--- START ---
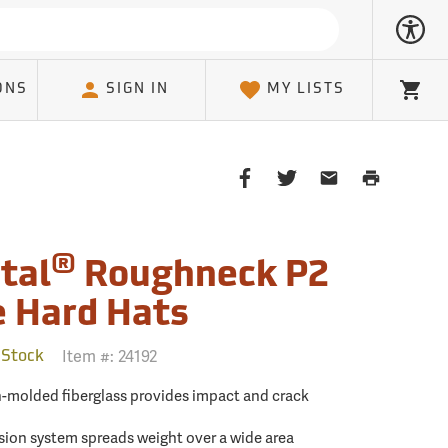
ONS
SIGN IN
MY LISTS
Cart
Share
Share
Share
Print
on
on
on
Page
Facebook
Twitter
Email
Client
®
tal
Roughneck P2
e Hard Hats
Item #:
24192
 Stock
on-molded fiberglass provides impact and crack
ion system spreads weight over a wide area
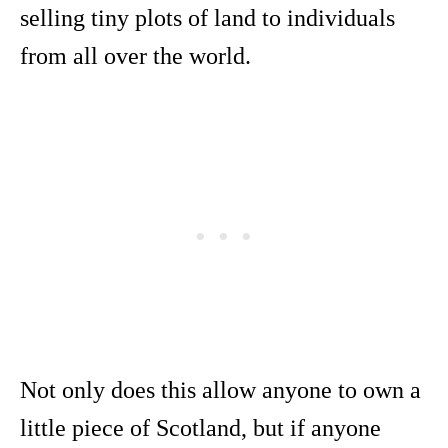
selling tiny plots of land to individuals
from all over the world.
Not only does this allow anyone to own a
little piece of Scotland, but if anyone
--- END ---
• DIRECTIONS:
Output all the data, exactly, without images.

• SOLUTION:
ONS
SIGN IN
MY LISTS
Cart
Share
Share
Share
Print
on
on
on
Page
Facebook
Twitter
Email
Client
®
tal
Roughneck P2
e Hard Hats
Item #:
24192
 Stock
on-molded fiberglass provides impact and crack
ion system spreads weight over a wide area
selling tiny plots of land to individuals
from all over the world.
Not only does this allow anyone to own a
little piece of Scotland, but if anyone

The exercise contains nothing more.